Die Frankenhalle war am Donnerstagabend zwar temperiert - aber den Premierebesuchern der Neuauflage des Musicals zu "Dirty Dancing" wurde aufgrund der Rhythmen und Tanzdarbietungen trotzdem heiß.
"Ich habe eine Melone getragen!?" Ein Satz wie in Papyrus gehämmert! Francis Houseman, genannt "Baby" wegen ihres kindlich-zarten Antlitzes, hat damit bei "Dirty Dancing" regelmäßig die Lacher auf ihrer Seite. Die Premierenbesucher des Musicals zum Kino-Überflieger des Jahres 1987 durften den Satz am Donnerstagabend in der Frankenhalle erwartungsgemäß wortwörtlich mitsprechen. Und nicht nur den, denn die Macher der Tanzshow hielten sich eng an die Dialoge aus der Filmvorlage.
Schon bei den ersten Klängen des neunköpfigen Live-Orchesters (bühnentechnisch hübsch eingebettet als wie zufällig drapierte Zaungäste auf einer virtuellen Balustrade) bestieg das Publikum die Zeitkapsel und sauste mit ihr fast 30 Jahre zurück in jene Zeit, als Mambo und Merengue plötzlich keine Fremdwörter mehr waren, sondern Wirklichkeit in deutschen Hirnen und Hüften.
Schuld war eine Transformation nach 1963 und ins verbiedert-schwülstige Ferienresort "Kellerman's" in Catskill, New York. Es geht um Liebe und Eifersucht, um Spießigkeit und Doppelmoral. Die schüchterne "Baby" langweilt sich unter all den Erwachsenen im Urlaub mit ihren Eltern, bis sie den Tanzlehrer Johnny Castle trifft. Der Rest ist Schmonzetten-Geschichte.

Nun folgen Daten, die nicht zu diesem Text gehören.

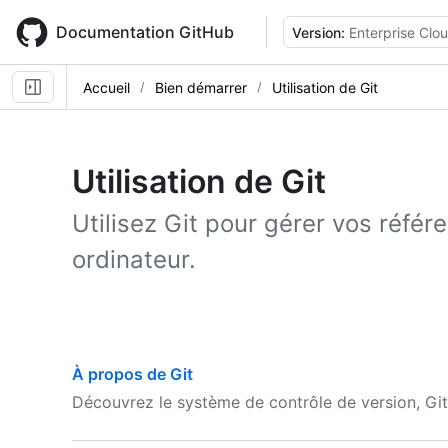
Skip
to
Documentation GitHub
Version:
Enterprise Clo
main
content
Accueil
Bien démarrer
Utilisation de Git
Utilisation de Git
Utilisez Git pour gérer vos référ
ordinateur.
À propos de Git
Découvrez le système de contrôle de version, Git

Auf der Bühne schlüpfen Anna-Louise Weihrauch und Mate Gyenei in die Rollen von Baby und Johnny, mit denen Jennifer Grey und Patrick Swayze einst Weltruhm erlangten. Die exotische wie erotische Ausstrahlung der Protagonisten kommt bei der Live-Performance noch unmittelbarer rüber als auf der Leinwand. Der gebürtige Ungar Gyenei besticht vor allem durch seine körperliche Präsenz und ein Becken, das offenbar aus reinem Kautschuk geformt ist.
Partnerin Weihrauch wirkt glaubhaft als anfänglich verzuckertes Nesthäkchen mit den Revoluzzerträumen, das sich zur Mambo-Queen hochmalocht.
Ein Sonderlob verdienen sich vier Charaktere, deren Beitrag zum fantastischen Erlebnis nicht unterschätzt werden darf: Benjamin Merkl verkörpert den hinterhältigen Kellerman-Enkel Neil bestechend schmierig. Gloria Wind spielt hinreißend als Dösbaddel Lisa Houseman. Vor allem gesanglich überragen Jessica Mears und Dennis Dobrowolski (Billy).
Dauerbrenner seit 2004 Die ursprüngliche Bühnenfassung feierte 2004 Weltpremiere in Sydney, im März 2006 schwappte das Tanzfieber nach Deutschland und griff von Hamburg aus um sich. Für keine andere Show wurden jemals vor einer Premiere mehr Karten verkauft.
Im wahrhaft Musical-verwöhnten Londoner West End war das Stück monatelang jeden Abend ausverkauft.
Nürnberg kommt noch bis zum 2. August in den Genuss eines außergewöhnlichen Ensembles, dessen 28 Beteiligte mit jeder gestählten Körperfaser den "Dirty Dancing"-Kult reanimieren. Auf dass Filmgucker von einst und Zuspätgeborene von heute die "Time of my life" gemeinsam verbringen mögen.